A reader asked this question of Washington Post Green Scene writer Joel Lerner:
We have two large dogs that have torn up the lawn in our back yard. It is fairly shady. Can you suggest something that can withstand these conditions?
And here’s Lerner’s tough-love answer:
Turf won’t thrive in shade, especially with the extra impact caused by compaction from two large dogs running the yard. This will keep grass from growing thick and healthy. I do not consider any low-growing plants dog-proof. Separate them with an ornamental fence pets can’t jump. Pet areas can be covered with shredded bark mulch.
More definitive gardening advice from a newspaper that knows how to cover the subject. The Post, don’t forget, brought us the beloved garden writer Henry Mitchell.
When I bought my house the front yard was tightly enclosed in chain link, with muddy dog runs just inside the fencing. You know the look – more doggie toilet than garden. So I removed the gate and got to work training ivy through the links of the fence to hide its hideousness. The aesthetic problems were thus solved but with no gate, the occasional running-free-like-the-wind dog digs up my plants and craps in my borders, despite my regular complaints about these demolition missions. So far, I’ve found no solution but at least I have an outlet – ranting on the subject.

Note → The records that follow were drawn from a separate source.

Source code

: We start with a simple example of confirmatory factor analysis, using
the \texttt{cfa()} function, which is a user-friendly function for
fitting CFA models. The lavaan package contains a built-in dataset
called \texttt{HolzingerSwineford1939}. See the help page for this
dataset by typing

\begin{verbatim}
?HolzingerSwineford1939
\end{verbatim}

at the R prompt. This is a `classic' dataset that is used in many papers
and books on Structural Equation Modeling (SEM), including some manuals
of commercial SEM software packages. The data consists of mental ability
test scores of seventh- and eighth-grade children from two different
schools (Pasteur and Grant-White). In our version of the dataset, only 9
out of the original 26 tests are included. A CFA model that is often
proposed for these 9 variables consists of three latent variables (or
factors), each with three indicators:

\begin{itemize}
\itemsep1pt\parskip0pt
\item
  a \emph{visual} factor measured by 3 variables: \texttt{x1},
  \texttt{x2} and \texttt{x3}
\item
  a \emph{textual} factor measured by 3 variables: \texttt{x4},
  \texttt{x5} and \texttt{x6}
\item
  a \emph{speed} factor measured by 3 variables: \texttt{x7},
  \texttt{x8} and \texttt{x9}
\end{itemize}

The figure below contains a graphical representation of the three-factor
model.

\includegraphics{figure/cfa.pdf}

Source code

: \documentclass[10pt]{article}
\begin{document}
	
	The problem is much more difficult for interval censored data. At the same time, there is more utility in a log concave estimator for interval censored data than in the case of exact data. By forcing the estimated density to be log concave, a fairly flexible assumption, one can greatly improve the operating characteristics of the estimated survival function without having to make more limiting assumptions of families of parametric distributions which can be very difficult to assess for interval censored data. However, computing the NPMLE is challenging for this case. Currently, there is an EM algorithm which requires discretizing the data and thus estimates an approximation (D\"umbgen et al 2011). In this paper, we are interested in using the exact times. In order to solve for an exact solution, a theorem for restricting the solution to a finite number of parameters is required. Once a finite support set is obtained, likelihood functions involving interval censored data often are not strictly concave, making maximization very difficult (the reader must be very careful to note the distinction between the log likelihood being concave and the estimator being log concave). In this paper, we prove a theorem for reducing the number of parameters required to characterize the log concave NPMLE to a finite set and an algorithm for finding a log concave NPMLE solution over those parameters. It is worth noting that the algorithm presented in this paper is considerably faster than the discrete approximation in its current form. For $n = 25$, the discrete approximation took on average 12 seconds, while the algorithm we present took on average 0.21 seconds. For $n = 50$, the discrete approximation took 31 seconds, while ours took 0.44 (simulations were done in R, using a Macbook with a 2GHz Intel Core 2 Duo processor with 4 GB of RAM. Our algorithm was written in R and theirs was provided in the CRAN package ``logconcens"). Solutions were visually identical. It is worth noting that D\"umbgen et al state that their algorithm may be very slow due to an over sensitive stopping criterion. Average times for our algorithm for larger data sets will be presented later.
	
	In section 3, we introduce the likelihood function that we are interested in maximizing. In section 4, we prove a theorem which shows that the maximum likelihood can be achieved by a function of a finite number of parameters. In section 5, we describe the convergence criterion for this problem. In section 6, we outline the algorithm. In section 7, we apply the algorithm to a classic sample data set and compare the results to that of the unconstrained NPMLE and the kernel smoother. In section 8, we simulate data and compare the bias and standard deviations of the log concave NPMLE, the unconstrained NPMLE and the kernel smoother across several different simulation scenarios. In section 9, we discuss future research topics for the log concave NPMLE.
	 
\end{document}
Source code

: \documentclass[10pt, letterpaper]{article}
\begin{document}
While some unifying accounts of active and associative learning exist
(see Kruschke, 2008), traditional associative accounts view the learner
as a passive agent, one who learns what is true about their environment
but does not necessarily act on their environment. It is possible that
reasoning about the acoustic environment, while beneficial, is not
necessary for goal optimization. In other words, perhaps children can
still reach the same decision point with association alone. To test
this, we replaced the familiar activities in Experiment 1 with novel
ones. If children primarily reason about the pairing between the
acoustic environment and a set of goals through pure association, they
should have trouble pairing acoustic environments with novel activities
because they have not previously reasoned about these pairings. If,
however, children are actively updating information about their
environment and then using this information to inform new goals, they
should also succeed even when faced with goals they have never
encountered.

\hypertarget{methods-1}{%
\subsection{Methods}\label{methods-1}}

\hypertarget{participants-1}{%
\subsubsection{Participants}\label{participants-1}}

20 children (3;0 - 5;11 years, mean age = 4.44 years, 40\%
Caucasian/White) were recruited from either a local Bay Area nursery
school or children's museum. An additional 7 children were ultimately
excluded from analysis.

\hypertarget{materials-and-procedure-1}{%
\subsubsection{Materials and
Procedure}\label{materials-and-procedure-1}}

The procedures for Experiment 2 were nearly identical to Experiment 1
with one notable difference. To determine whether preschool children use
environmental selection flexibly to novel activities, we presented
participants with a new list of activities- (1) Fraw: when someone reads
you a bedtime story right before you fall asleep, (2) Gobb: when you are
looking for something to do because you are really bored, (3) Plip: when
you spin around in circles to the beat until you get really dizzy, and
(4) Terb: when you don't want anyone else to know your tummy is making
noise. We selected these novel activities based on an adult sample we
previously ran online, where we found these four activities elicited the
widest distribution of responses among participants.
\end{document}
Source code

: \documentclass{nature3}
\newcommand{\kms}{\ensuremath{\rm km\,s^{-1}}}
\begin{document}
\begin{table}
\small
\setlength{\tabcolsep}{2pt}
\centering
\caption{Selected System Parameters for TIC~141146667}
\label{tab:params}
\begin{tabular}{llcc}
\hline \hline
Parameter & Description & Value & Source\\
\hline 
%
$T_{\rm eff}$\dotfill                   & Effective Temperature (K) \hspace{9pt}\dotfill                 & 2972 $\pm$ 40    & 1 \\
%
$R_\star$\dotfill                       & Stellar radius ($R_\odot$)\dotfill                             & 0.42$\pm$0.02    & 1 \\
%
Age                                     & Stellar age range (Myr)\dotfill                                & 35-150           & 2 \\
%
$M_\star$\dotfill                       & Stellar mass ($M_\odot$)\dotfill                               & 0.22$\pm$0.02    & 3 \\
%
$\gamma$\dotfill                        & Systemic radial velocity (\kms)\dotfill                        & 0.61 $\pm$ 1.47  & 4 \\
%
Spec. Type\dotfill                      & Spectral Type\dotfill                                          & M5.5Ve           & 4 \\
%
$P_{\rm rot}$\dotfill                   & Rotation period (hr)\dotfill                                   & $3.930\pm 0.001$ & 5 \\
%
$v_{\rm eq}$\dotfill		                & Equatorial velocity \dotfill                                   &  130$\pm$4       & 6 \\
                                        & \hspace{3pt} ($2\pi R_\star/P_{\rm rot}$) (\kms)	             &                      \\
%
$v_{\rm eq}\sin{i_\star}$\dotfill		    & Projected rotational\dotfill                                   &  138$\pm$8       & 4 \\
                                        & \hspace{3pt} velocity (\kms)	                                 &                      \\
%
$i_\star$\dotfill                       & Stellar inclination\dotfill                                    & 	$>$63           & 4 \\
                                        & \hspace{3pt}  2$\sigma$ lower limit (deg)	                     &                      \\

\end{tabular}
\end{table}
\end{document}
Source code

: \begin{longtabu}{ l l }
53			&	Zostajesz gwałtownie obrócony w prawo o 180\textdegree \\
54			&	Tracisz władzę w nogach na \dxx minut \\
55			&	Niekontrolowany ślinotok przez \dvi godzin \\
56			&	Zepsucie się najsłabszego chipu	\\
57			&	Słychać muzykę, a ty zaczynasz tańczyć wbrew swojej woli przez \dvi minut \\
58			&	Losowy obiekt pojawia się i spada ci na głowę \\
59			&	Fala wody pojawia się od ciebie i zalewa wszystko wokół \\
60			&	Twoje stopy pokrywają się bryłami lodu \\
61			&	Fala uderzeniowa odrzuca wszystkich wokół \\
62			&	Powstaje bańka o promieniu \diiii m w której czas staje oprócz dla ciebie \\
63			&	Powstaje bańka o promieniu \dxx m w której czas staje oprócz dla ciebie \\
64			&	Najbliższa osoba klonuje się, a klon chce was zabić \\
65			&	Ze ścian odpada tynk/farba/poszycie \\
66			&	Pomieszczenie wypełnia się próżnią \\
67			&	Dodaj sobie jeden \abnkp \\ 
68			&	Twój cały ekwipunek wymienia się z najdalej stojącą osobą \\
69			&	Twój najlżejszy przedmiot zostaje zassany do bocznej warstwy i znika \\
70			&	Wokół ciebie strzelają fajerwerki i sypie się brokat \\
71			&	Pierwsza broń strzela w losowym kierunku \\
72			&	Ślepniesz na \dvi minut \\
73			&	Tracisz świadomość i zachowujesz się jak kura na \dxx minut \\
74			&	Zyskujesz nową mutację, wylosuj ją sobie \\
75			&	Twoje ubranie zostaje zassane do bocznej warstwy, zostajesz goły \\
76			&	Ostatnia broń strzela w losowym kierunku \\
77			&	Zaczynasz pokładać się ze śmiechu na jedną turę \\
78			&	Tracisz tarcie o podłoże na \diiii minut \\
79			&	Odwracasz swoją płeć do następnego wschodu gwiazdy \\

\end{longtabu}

What really interests me is how our dog-owning readers reconcile these two seemingly irreconcilable passions. By dividing your property into doggieland and garden, as Lerner suggests? Maybe limiting your plant choices to large shrubs and trees only? From observing the properties of dog-owners in my town, including a few who’ve asked me for gardening advice, I’ve gotta say the dog+gardening thing looks like a bad marriage. But that’s coming from a cat-owner – indoor cats, at that.